### Text shown:
((

Arithmetic CPU flags are not preserved by subprogrammes. The exceptions are macros Msg MsgUnexpected, which preserve all CPU flags and registers. Nonetheless, many procedures use Carry flag to signalize error, or Zero flag to signalize emptiness.
All procedures expect clear Direction flag on input, and they return it reset on output (DF=0).
Calling convention of operating system functions is hidden in system macros in the file sys*.htm.
euroasm.ini are loaded to memory, assembled and immediately released.
Input files (the actually assembled source file and its included files) are mapped to memory and kept open with sharing access allow read, deny write until the assembler/linker ends and output file is completed in a memory stream.
Actually assembled source files may be kept open by the text editor in which they are being written, but you won't be able to save them until the assembly terminates.
Output files (the target object|executable file and listing) are compiled in memory. When they are complete, input files are closed and only then is the output compilation flushed at once to an output disk file.
This method allows to create output listing with the same name as input source, overwriting the source with its listing (or even with the assembled output file)..

))

### Dataset content:
((

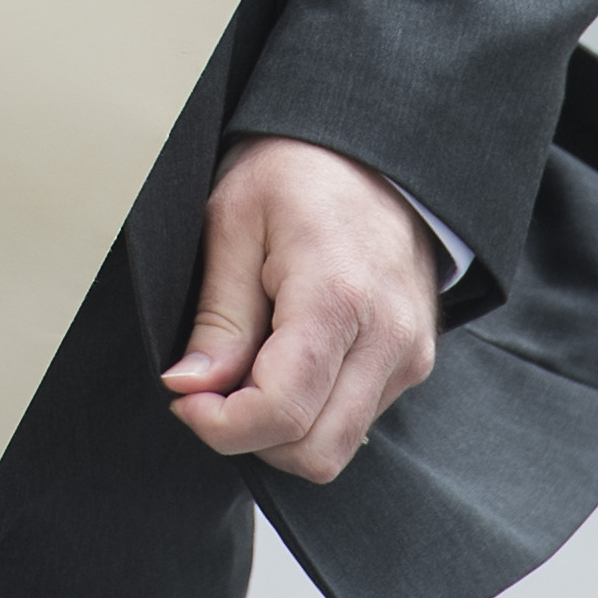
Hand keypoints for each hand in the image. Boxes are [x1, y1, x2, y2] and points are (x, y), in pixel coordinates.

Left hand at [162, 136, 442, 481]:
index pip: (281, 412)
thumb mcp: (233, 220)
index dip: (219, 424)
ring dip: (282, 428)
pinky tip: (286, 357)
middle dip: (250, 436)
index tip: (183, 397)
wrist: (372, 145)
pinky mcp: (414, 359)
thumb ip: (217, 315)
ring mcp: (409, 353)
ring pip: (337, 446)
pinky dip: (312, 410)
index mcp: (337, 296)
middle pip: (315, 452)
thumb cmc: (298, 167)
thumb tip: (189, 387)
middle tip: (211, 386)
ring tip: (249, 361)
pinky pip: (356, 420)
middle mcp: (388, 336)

))

### Problems to work on:
• a. Copy from the assembler text, starting at "Input files (the" and ending with "a memory stream.", including both.
• b. Put this sentence from the assembler text into Spanish: "All procedures expect clear Direction flag on input, and they return it reset on output (DF=0)."
• c. Continue the text about how the assembler handles CPU flags and its input and output files, starting after its last sentence.

### Task answers:
• a.
Input files (the actually assembled source file and its included files) are mapped to memory and kept open with sharing access allow read, deny write until the assembler/linker ends and output file is completed in a memory stream.

• b. Todos los procedimientos esperan el indicador de dirección borrado en la entrada y lo devuelven restablecido en la salida (DF=0).

• c.
Requests for service from the operating system is encapsulated in macroinstructions
easource/sys???.htm. In Windows version of EuroAssembler
it is the source file easource/syswin.htm which imports the
following API services from system library
See syswin.htm for their description.
Encapsulation of OS calls by Sys* macroinstructions facilitates future porting of EuroAssembler from MS Windows to other operating systems.
Unique objects Ea, Src, dictionary of enumerated tokens used by EuroAssembler language, text of €ASM messages, literal strings and some ad hoc local tables are allocated statically, in [.data] or [.bss] segments.
All other €ASM objects are allocated dynamically at run time,
either on machine stack, or in the memory provided on request from the operating system.
Recursively invokable procedures protect themselves from stack overflow with macro EaStackCheck.
EuroAssembler does not use system heap. It allocates dynamic memory in portions called
pool, implemented as a linked list of pool blocks with typical size 64 KB (or larger, if requested so).
In MS Windows it is provided by API functions
Memory once allocated from pool is not returned to OS at the moment when the object is discarded,
there is no garbage collection.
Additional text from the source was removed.